→ TASK ITEM
Update the text of these records so that every "Solución" becomes "Consejo", leaving everything else unchanged. Leave the pictures out of your answer.

+ + + + + + +

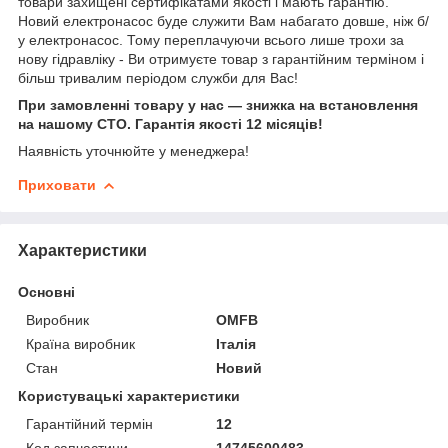
товари захищені сертифікатами якості і мають гарантію.
Новий електронасос буде служити Вам набагато довше, ніж б/
у електронасос. Тому переплачуючи всього лише трохи за
нову гідравліку - Ви отримуєте товар з гарантійним терміном і
більш тривалим періодом служби для Вас!
При замовленні товару у нас ― знижка на встановлення
на нашому СТО. Гарантія якості 12 місяців!
Наявність уточнюйте у менеджера!
Приховати
Характеристики
Основні
Виробник
OMFB
Країна виробник
Італія
Стан
Новий
Користувацькі характеристики
Гарантійний термін
12
Код запчастини
14745600483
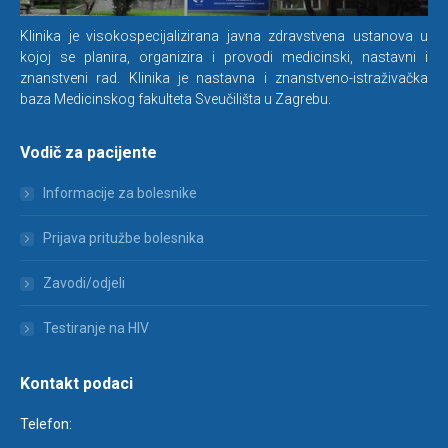
Klinika je visokospecijalizirana javna zdravstvena ustanova u
kojoj se planira, organizira i provodi medicinski, nastavni i
znanstveni rad. Klinika je nastavna i znanstveno-istraživačka
baza Medicinskog fakulteta Sveučilišta u Zagrebu.
Vodič za pacijente
Informacije za bolesnike
Prijava pritužbe bolesnika
Zavodi/odjeli
Testiranje na HIV
Kontakt podaci
Telefon:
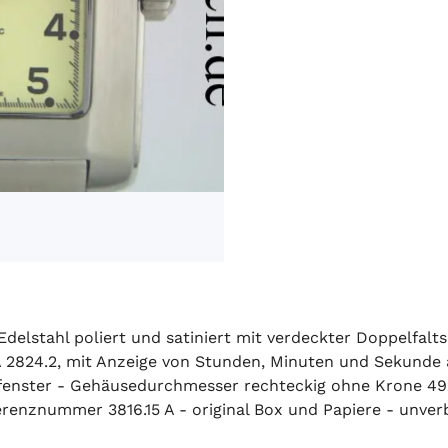
delstahl poliert und satiniert mit verdeckter Doppelfalts
A 2824.2, mit Anzeige von Stunden, Minuten und Sekunde 
chtfenster - Gehäusedurchmesser rechteckig ohne Krone 
renznummer 3816.15 A - original Box und Papiere - unverb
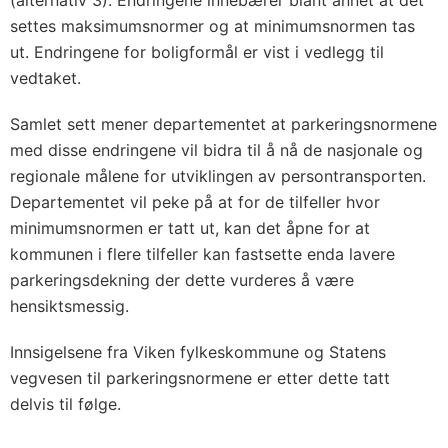
(alternativ 3). Endringene innebærer blant annet at det
settes maksimumsnormer og at minimumsnormen tas
ut. Endringene for boligformål er vist i vedlegg til
vedtaket.
Samlet sett mener departementet at parkeringsnormene
med disse endringene vil bidra til å nå de nasjonale og
regionale målene for utviklingen av persontransporten.
Departementet vil peke på at for de tilfeller hvor
minimumsnormen er tatt ut, kan det åpne for at
kommunen i flere tilfeller kan fastsette enda lavere
parkeringsdekning der dette vurderes å være
hensiktsmessig.
Innsigelsene fra Viken fylkeskommune og Statens
vegvesen til parkeringsnormene er etter dette tatt
delvis til følge.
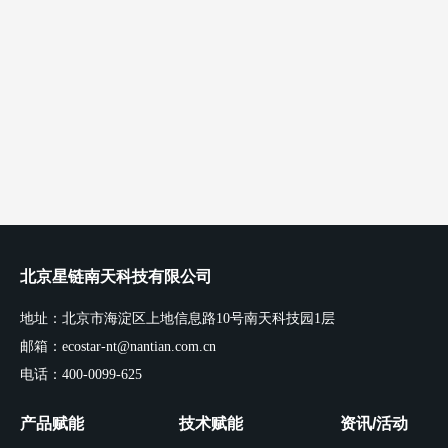
北京星链南天科技有限公司
地址：北京市海淀区上地信息路10号南天科技园1层
邮箱：ecostar-nt@nantian.com.cn
电话：400-0099-625
产品赋能
技术赋能
资讯/活动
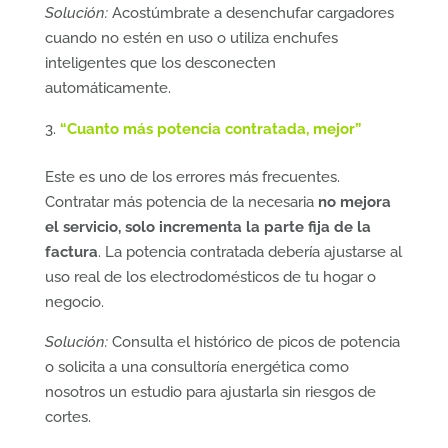
Solución:
Acostúmbrate a desenchufar cargadores
cuando no estén en uso o utiliza enchufes
inteligentes que los desconecten
automáticamente.
“Cuanto más potencia contratada, mejor”
Este es uno de los errores más frecuentes.
Contratar más potencia de la necesaria
no mejora
el servicio, solo incrementa la parte fija de la
factura
. La potencia contratada debería ajustarse al
uso real de los electrodomésticos de tu hogar o
negocio.
Solución:
Consulta el histórico de picos de potencia
o solicita a una consultoría energética como
nosotros un estudio para ajustarla sin riesgos de
cortes.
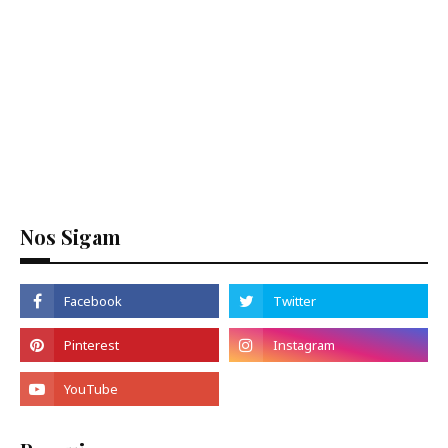
Nos Sigam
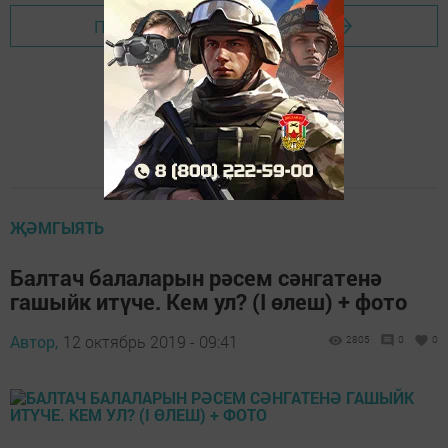
Перейти на страницу новости
ҖӘМГЫЯТЬ
Балтач балаларын рәсем сәнгатенә
гашыйк итүче. Кем ул? (I өлеш) + фото
Автор,
12 октябрь 2019 - 09:41
2805
0
0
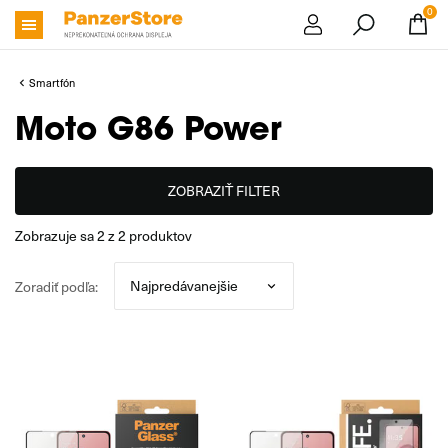
0
Smartfón
Moto G86 Power
ZOBRAZIŤ FILTER
zobrazuje sa
2
z
2
produktov
Zoradiť podľa:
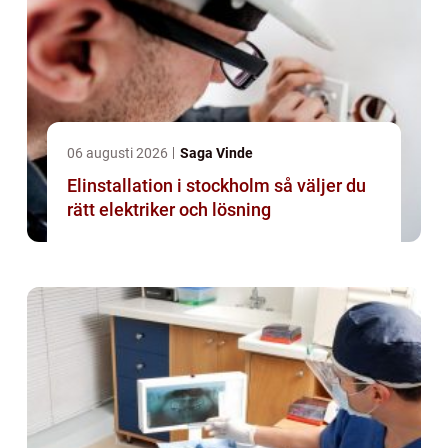
06 augusti 2026
Saga Vinde
Elinstallation i stockholm så väljer du
rätt elektriker och lösning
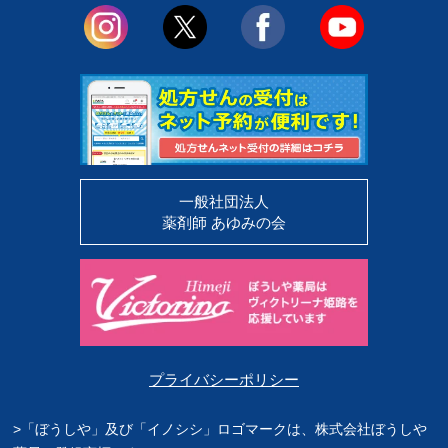
一般社団法人
薬剤師 あゆみの会
プライバシーポリシー
>「ぼうしや」及び「イノシシ」ロゴマークは、株式会社ぼうしや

+ + + + + + +

→ SOLUTION TO THIS TASK
товари захищені сертифікатами якості і мають гарантію.
Новий електронасос буде служити Вам набагато довше, ніж б/
у електронасос. Тому переплачуючи всього лише трохи за
нову гідравліку - Ви отримуєте товар з гарантійним терміном і
більш тривалим періодом служби для Вас!
При замовленні товару у нас ― знижка на встановлення
на нашому СТО. Гарантія якості 12 місяців!
Наявність уточнюйте у менеджера!
Приховати
Характеристики
Основні
Виробник
OMFB
Країна виробник
Італія
Стан
Новий
Користувацькі характеристики
Гарантійний термін
12
Код запчастини
14745600483
Klinika je visokospecijalizirana javna zdravstvena ustanova u
kojoj se planira, organizira i provodi medicinski, nastavni i
znanstveni rad. Klinika je nastavna i znanstveno-istraživačka
baza Medicinskog fakulteta Sveučilišta u Zagrebu.
Vodič za pacijente
Informacije za bolesnike
Prijava pritužbe bolesnika
Zavodi/odjeli
Testiranje na HIV
Kontakt podaci
Telefon:
delstahl poliert und satiniert mit verdeckter Doppelfalts
A 2824.2, mit Anzeige von Stunden, Minuten und Sekunde 
chtfenster - Gehäusedurchmesser rechteckig ohne Krone 
renznummer 3816.15 A - original Box und Papiere - unverb
(alternativ 3). Endringene innebærer blant annet at det
settes maksimumsnormer og at minimumsnormen tas
ut. Endringene for boligformål er vist i vedlegg til
vedtaket.
Samlet sett mener departementet at parkeringsnormene
med disse endringene vil bidra til å nå de nasjonale og
regionale målene for utviklingen av persontransporten.
Departementet vil peke på at for de tilfeller hvor
minimumsnormen er tatt ut, kan det åpne for at
kommunen i flere tilfeller kan fastsette enda lavere
parkeringsdekning der dette vurderes å være
hensiktsmessig.
Innsigelsene fra Viken fylkeskommune og Statens
vegvesen til parkeringsnormene er etter dette tatt
delvis til følge.
北京星链南天科技有限公司
地址：北京市海淀区上地信息路10号南天科技园1层
邮箱：ecostar-nt@nantian.com.cn
电话：400-0099-625
产品赋能
技术赋能
资讯/活动
Consejo:
Acostúmbrate a desenchufar cargadores
cuando no estén en uso o utiliza enchufes
inteligentes que los desconecten
automáticamente.
“Cuanto más potencia contratada, mejor”
Este es uno de los errores más frecuentes.
Contratar más potencia de la necesaria
no mejora
el servicio, solo incrementa la parte fija de la
factura
. La potencia contratada debería ajustarse al
uso real de los electrodomésticos de tu hogar o
negocio.
Consejo:
Consulta el histórico de picos de potencia
o solicita a una consultoría energética como
nosotros un estudio para ajustarla sin riesgos de
cortes.
Nos Sigam
Перейти на страницу новости
ҖӘМГЫЯТЬ
Балтач балаларын рәсем сәнгатенә
гашыйк итүче. Кем ул? (I өлеш) + фото
Автор,
12 октябрь 2019 - 09:41
2805
0
0
0
Smartfón
Moto G86 Power
ZOBRAZIŤ FILTER
zobrazuje sa
2
z
2
produktov
Zoradiť podľa:
06 augusti 2026
Saga Vinde
Elinstallation i stockholm så väljer du
rätt elektriker och lösning
一般社団法人
薬剤師 あゆみの会
プライバシーポリシー
>「ぼうしや」及び「イノシシ」ロゴマークは、株式会社ぼうしや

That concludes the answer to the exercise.